**EXERCISE DESCRIPTION**
From the first line to the last, transcribe the data exactly and skip the pictures.

**GIVEN DATA**
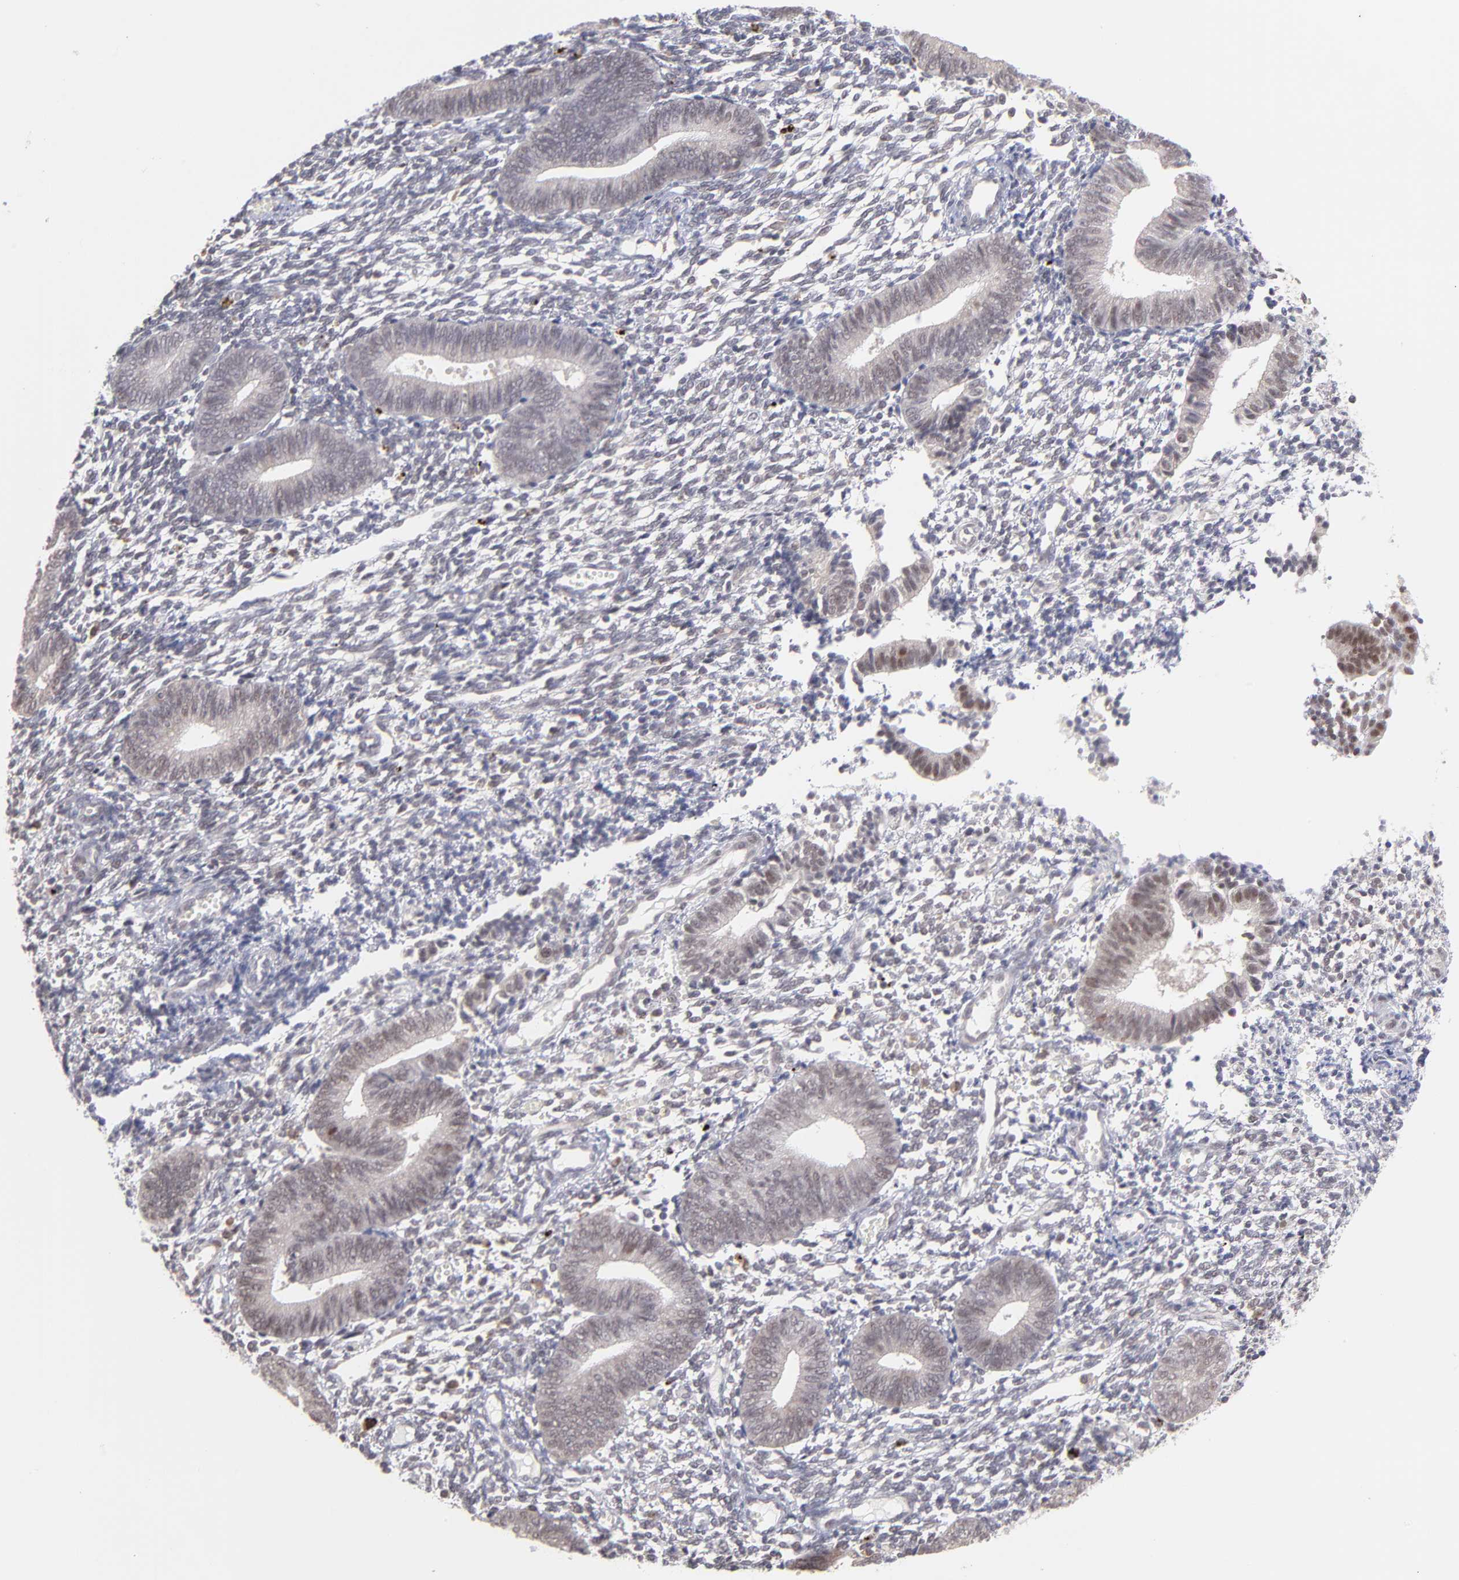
{"staining": {"intensity": "weak", "quantity": "<25%", "location": "nuclear"}, "tissue": "endometrium", "cell_type": "Cells in endometrial stroma", "image_type": "normal", "snomed": [{"axis": "morphology", "description": "Normal tissue, NOS"}, {"axis": "topography", "description": "Uterus"}, {"axis": "topography", "description": "Endometrium"}], "caption": "This photomicrograph is of benign endometrium stained with immunohistochemistry to label a protein in brown with the nuclei are counter-stained blue. There is no positivity in cells in endometrial stroma.", "gene": "OAS1", "patient": {"sex": "female", "age": 33}}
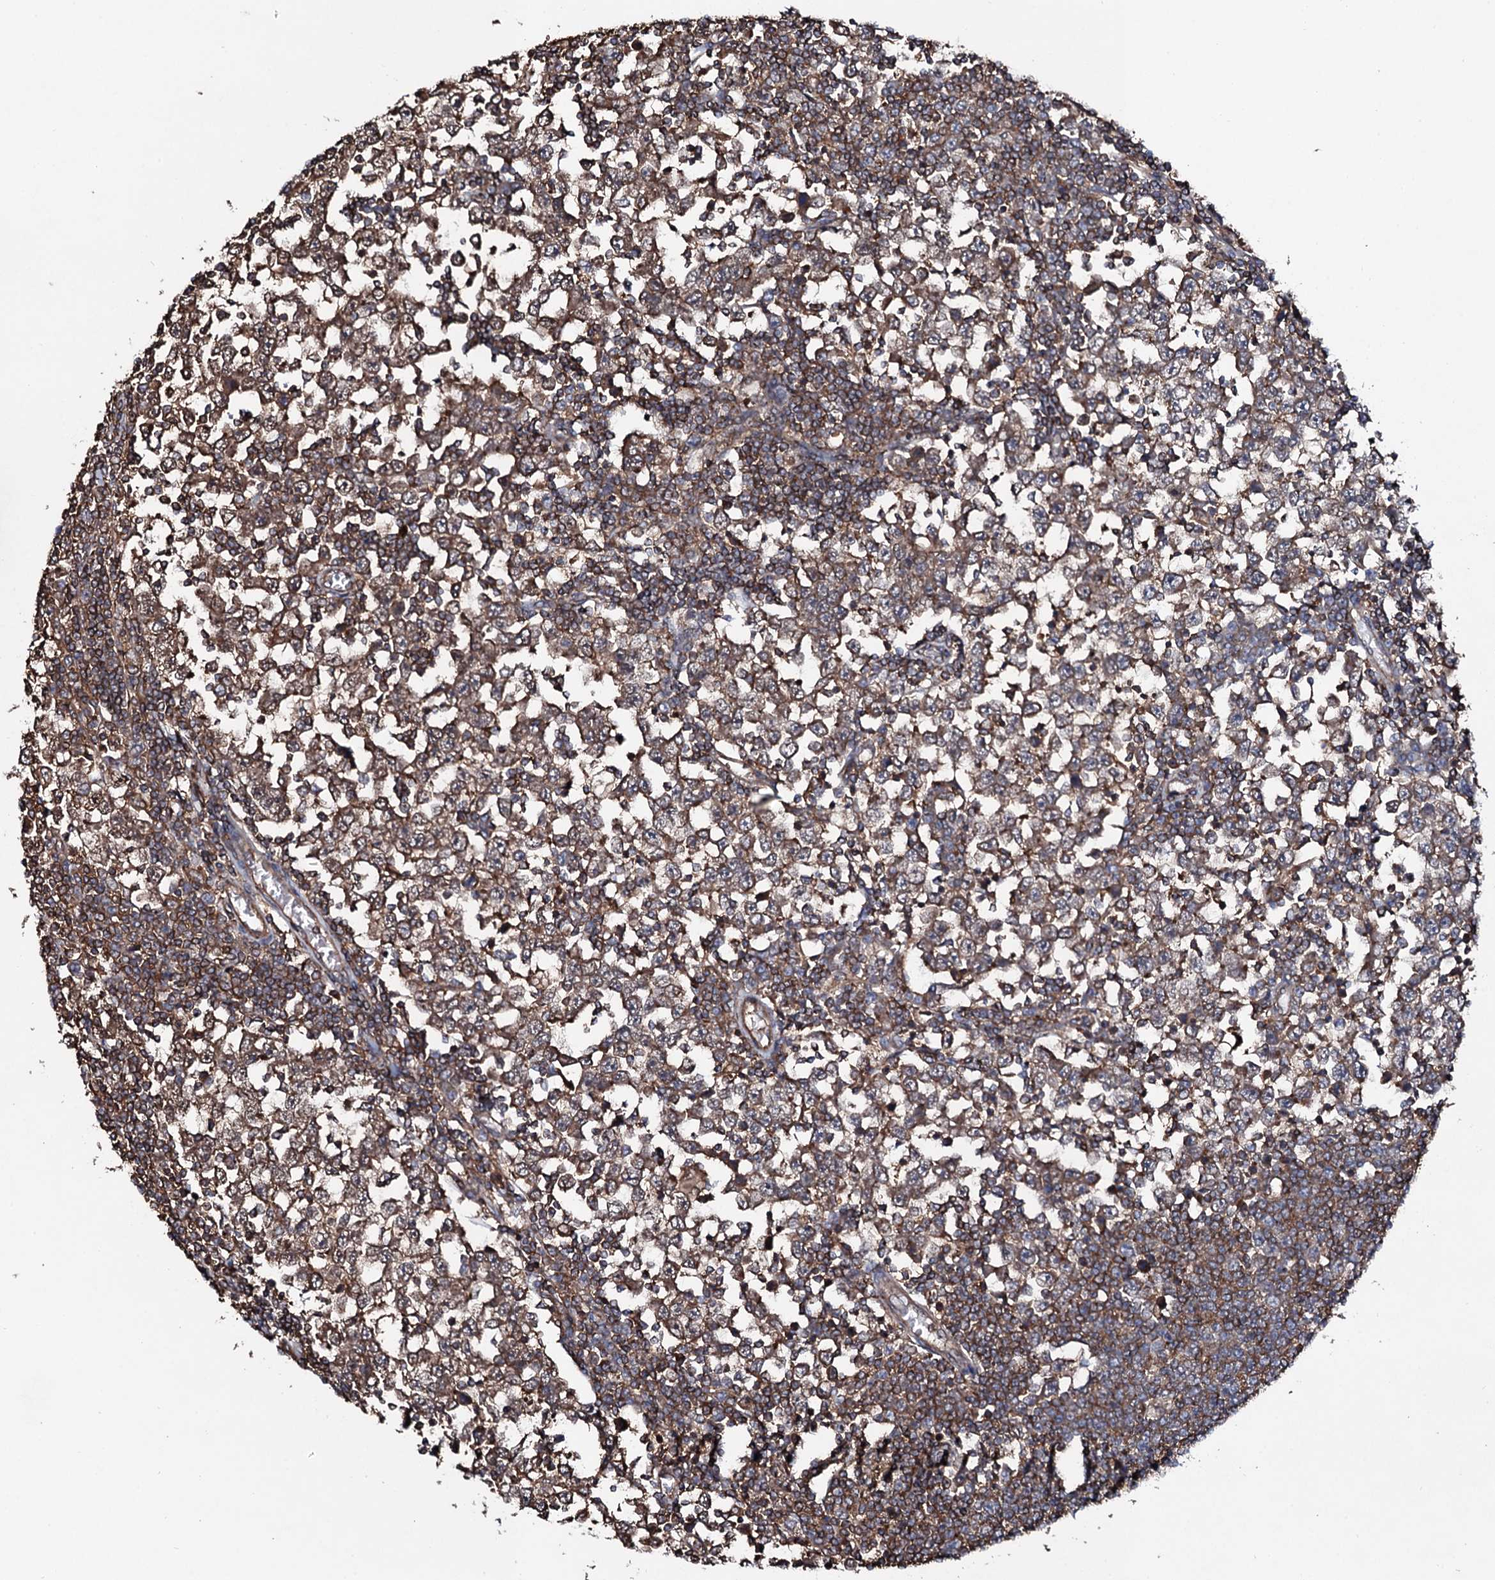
{"staining": {"intensity": "moderate", "quantity": ">75%", "location": "cytoplasmic/membranous"}, "tissue": "testis cancer", "cell_type": "Tumor cells", "image_type": "cancer", "snomed": [{"axis": "morphology", "description": "Seminoma, NOS"}, {"axis": "topography", "description": "Testis"}], "caption": "Testis cancer (seminoma) stained with a brown dye reveals moderate cytoplasmic/membranous positive positivity in about >75% of tumor cells.", "gene": "COG6", "patient": {"sex": "male", "age": 65}}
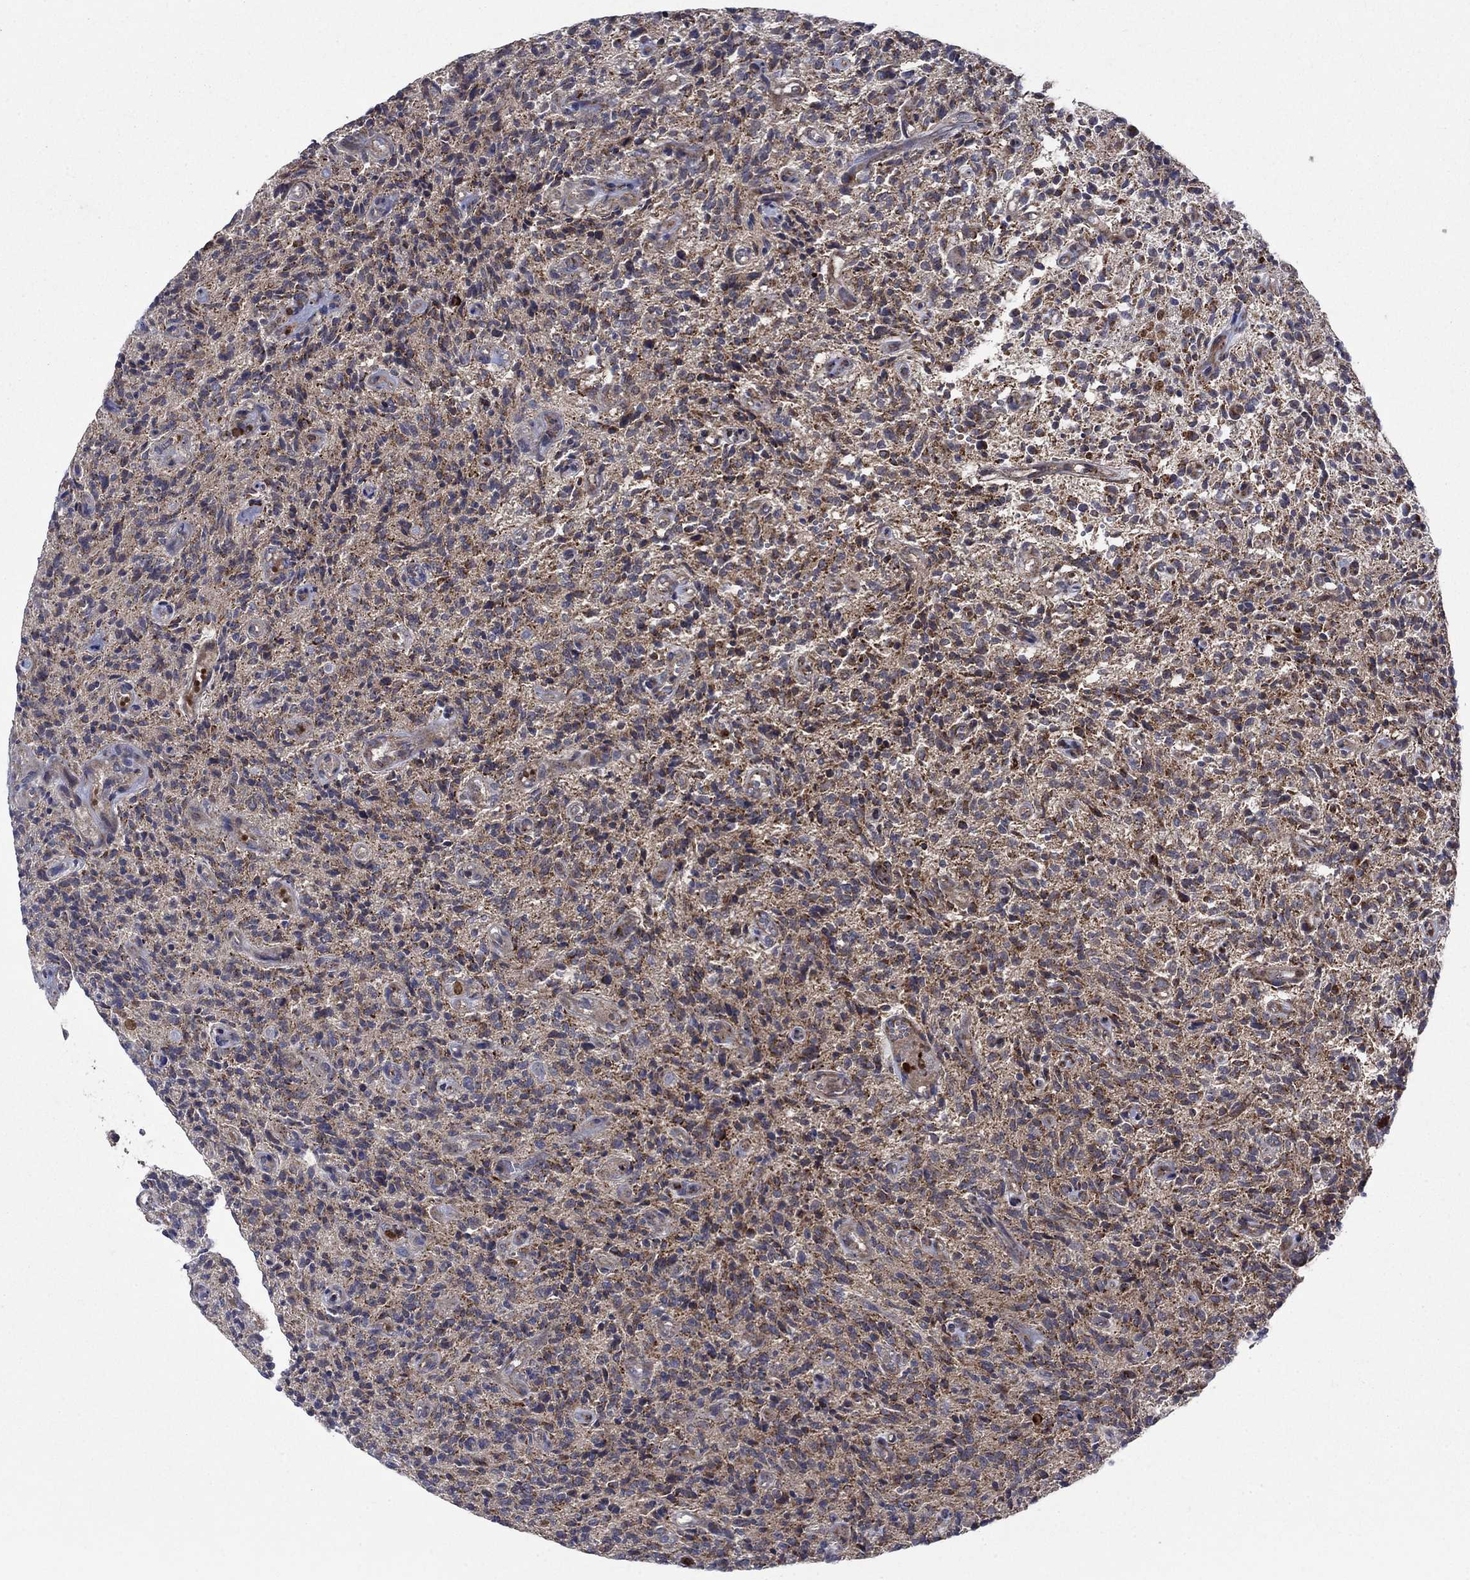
{"staining": {"intensity": "moderate", "quantity": "<25%", "location": "cytoplasmic/membranous"}, "tissue": "glioma", "cell_type": "Tumor cells", "image_type": "cancer", "snomed": [{"axis": "morphology", "description": "Glioma, malignant, High grade"}, {"axis": "topography", "description": "Brain"}], "caption": "Protein expression analysis of human glioma reveals moderate cytoplasmic/membranous expression in approximately <25% of tumor cells.", "gene": "RNF19B", "patient": {"sex": "male", "age": 64}}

**ANSWER FOR THIS EXERCISE**
{"staining": {"intensity": "weak", "quantity": "<25%", "location": "nuclear"}, "tissue": "endometrium", "cell_type": "Cells in endometrial stroma", "image_type": "normal", "snomed": [{"axis": "morphology", "description": "Normal tissue, NOS"}, {"axis": "topography", "description": "Uterus"}, {"axis": "topography", "description": "Endometrium"}], "caption": "This photomicrograph is of benign endometrium stained with immunohistochemistry to label a protein in brown with the nuclei are counter-stained blue. There is no positivity in cells in endometrial stroma.", "gene": "OAS1", "patient": {"sex": "female", "age": 33}}
{"staining": {"intensity": "moderate", "quantity": ">75%", "location": "cytoplasmic/membranous"}, "tissue": "testis cancer", "cell_type": "Tumor cells", "image_type": "cancer", "snomed": [{"axis": "morphology", "description": "Seminoma, NOS"}, {"axis": "topography", "description": "Testis"}], "caption": "Testis cancer (seminoma) stained with a brown dye reveals moderate cytoplasmic/membranous positive positivity in about >75% of tumor cells.", "gene": "COG6", "patient": {"sex": "male", "age": 65}}
{"staining": {"intensity": "moderate", "quantity": "<25%", "location": "cytoplasmic/membranous"}, "tissue": "glioma", "cell_type": "Tumor cells", "image_type": "cancer", "snomed": [{"axis": "morphology", "description": "Glioma, malignant, High grade"}, {"axis": "topography", "description": "Brain"}], "caption": "Protein expression analysis of human glioma reveals moderate cytoplasmic/membranous expression in approximately <25% of tumor cells.", "gene": "RNF19B", "patient": {"sex": "male", "age": 64}}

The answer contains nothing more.